- Directed by: Niki Stein
- Written by: Niki Stein
- Produced by: Ernst Ludwig Ganzert
- Starring: Tobias Moretti; Colin Pütz; Anselm Bresgott [de]; Ulrich Noethen; Silke Bodenbender;
- Cinematography: Arthur W. Ahrweiler
- Edited by: Jan Henrik Pusch
- Distributed by: Degeto, WDR, ORF
- Release date: December 2020;
- Running time: 120 minutes
- Countries: Germany, Czech Republic, Austria
- Language: German

= Louis van Beethoven (film) =

Louis van Beethoven is a 2020 international co-production biographical film released at the 250th anniversary of Beethoven's birth. The movie shows the story of the world-famous composer from different perspectives. The title shows the name that was used in his youth.

== Plot ==
The film moves back and forth between Beethoven's final year and his early life in Bonn. The Beethoven we meet as an adult (Tobias Moretti) has long been deaf. He has come to his brother Johann's home in Gneixendorf along with their nephew Karl (Peter Lewys Preston) after Karl's attempted suicide. There Louis is in constant battle with everyone around him. This is the background that leads to memories of his earlier life.
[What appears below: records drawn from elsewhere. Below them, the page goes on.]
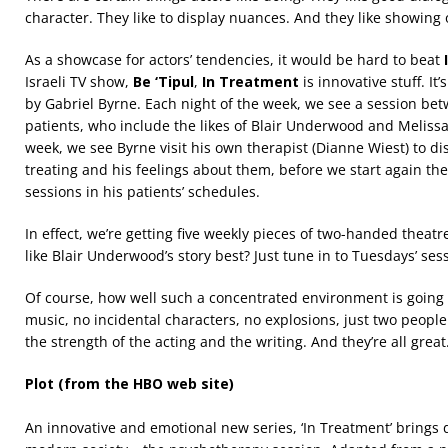
character. They like to display nuances. And they like showing o
As a showcase for actors’ tendencies, it would be hard to beat
Israeli TV show,
Be ‘Tipul
,
In Treatment
is innovative stuff. It
by Gabriel Byrne. Each night of the week, we see a session be
patients, who include the likes of Blair Underwood and Melissa
week, we see Byrne visit his own therapist (Dianne Wiest) to di
treating and his feelings about them, before we start again th
sessions in his patients’ schedules.
In effect, we’re getting five weekly pieces of two-handed theatr
like Blair Underwood’s story best? Just tune in to Tuesdays’ ses
Of course, how well such a concentrated environment is going to
music, no incidental characters, no explosions, just two people 
the strength of the acting and the writing. And they’re all great
Plot (from the HBO web site)
An innovative and emotional new series, ‘In Treatment’ brings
As a child in Bonn, Louis (Colin Pütz) was a musical prodigy. He is pushed by his father, who has dreams of him being a new Mozart. Through his father's connections as a singer in the court of the Elector, the young Beethoven comes under the supervision of other musicians. He also comes in contact with Tobias Pfeiffer (Sabin Tambrea), a local actor who rooms with the family.
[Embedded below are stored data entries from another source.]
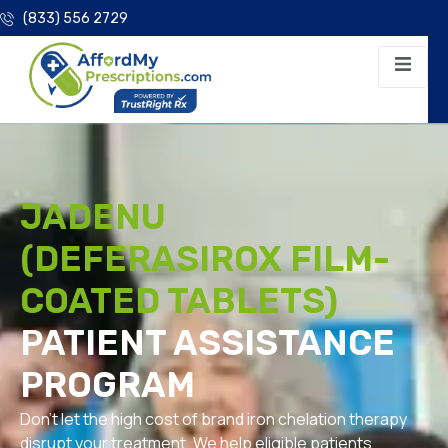
(833) 556 2729
JADENU
(DEFERASIROX FILM-
COATED TABLETS)
PATIENT ASSISTANCE
PROGRAM
Don’t let the high cost of brand iron chelation therapy
disrupt your treatment. We help eligible patients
As he becomes a young man, Louis (Anselm Bresgott) continues to grow as a musician. He also suffers the loss of his mother, which sends his father into grief and alcoholism. He comes under the patronage of the von Breuning family and falls in love with Eleonore von Breuning (Caroline Hellwig). But he is below the family's social station and any match between them is forbidden. To recreate the atmosphere of Beethoven's era, it was decided to use a few replicas of period instruments made by a modern piano maker Paul McNulty.

==Cast==
- Tobias Moretti - Ludwig van Beethoven
- Colin Pütz - Louis van Beethoven (8–12 years old)
- Anselm Bresgott - Louis van Beethoven (17–21 years old)
- Ulrich Noethen - Christian Gottlob Neefe
- Silke Bodenbender - Helene von Breuning
- Caroline Hellwig - Eleonore von Breuning (17–21 years old)
- Cornelius Obonya - Nikolaus Johann van Beethoven
- Johanna Gastdorf - Therese van Beethoven
- Ronald Kukulies - Johann van Beethoven
- Peter Lewys Preston - Karl van Beethoven
- Sabin Tambrea - Tobias Pfeiffer

== Release ==
The movie was released in Germany on 27 October 2020; in Spain on 4 December; in Russia on 19 December; and in the United States on 25 December. It was presented at the Sedona Film Festival in Arizona in May 2021.

== Reception ==
Neely Swanson, writing for the Los Angeles Times, stated that the movie "honors the struggles that gnawed at brilliance but is itself little more than an elegantly tailored time-filler", and feels like a "three-part miniseries crammed into one brisk viewing". The blogger Roger Moore praised the movie, calling the actors and setting "first rate, across the board". The blogger noted, however, that the movie was "almost entirely humorless, with precious little joy springing from the music". Clara Weiss, writing for the World Socialist Web Site, states that a viewer of the film would feel "contradictory feelings and, ultimately, disappointment and dissatisfaction", but despite this, that it will help people "engage more deeply with Beethoven and his epoch".